**** Entries provided ****

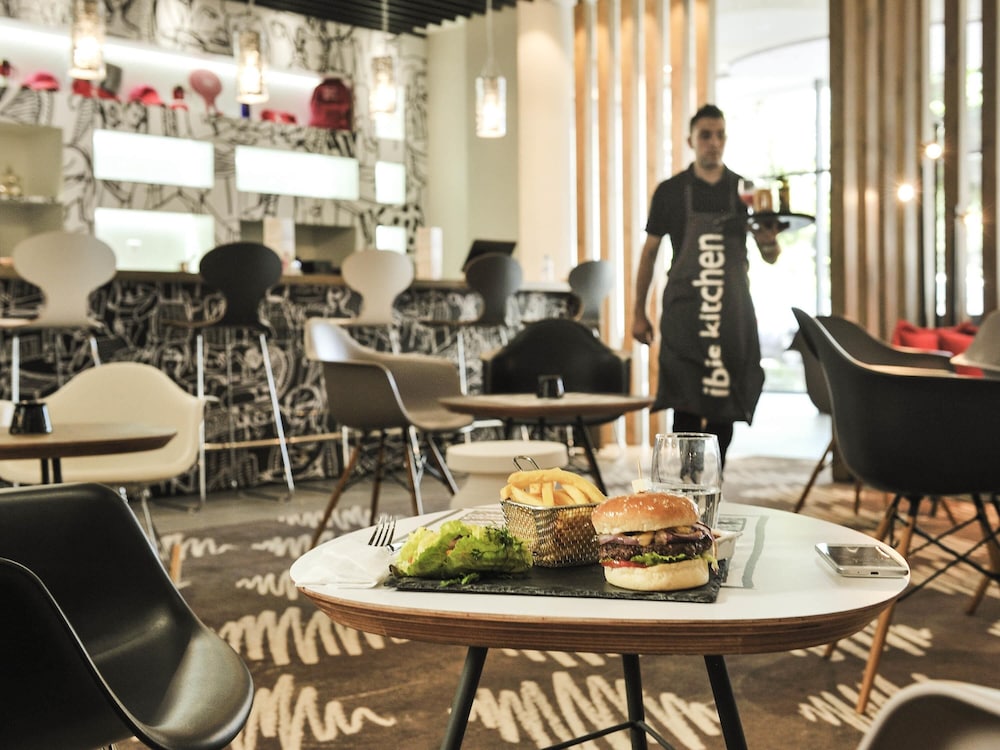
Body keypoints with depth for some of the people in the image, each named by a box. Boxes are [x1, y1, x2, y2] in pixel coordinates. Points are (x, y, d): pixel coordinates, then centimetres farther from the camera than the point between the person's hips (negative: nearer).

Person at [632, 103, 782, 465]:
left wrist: (769, 242, -16)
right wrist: (639, 312, 3)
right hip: (684, 313, -2)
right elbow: (650, 251, 7)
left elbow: (770, 257, 9)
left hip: (733, 314, 3)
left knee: (724, 411, 7)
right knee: (685, 408, -9)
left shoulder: (745, 191, 8)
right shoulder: (670, 191, 4)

****

Exercise details - The lines from the one containing "left hip: (733, 314, 3)" through the final line of the listing above are all you should set down, exactly as written.

Written answer -
left hip: (733, 314, 3)
left knee: (724, 411, 7)
right knee: (685, 408, -9)
left shoulder: (745, 191, 8)
right shoulder: (670, 191, 4)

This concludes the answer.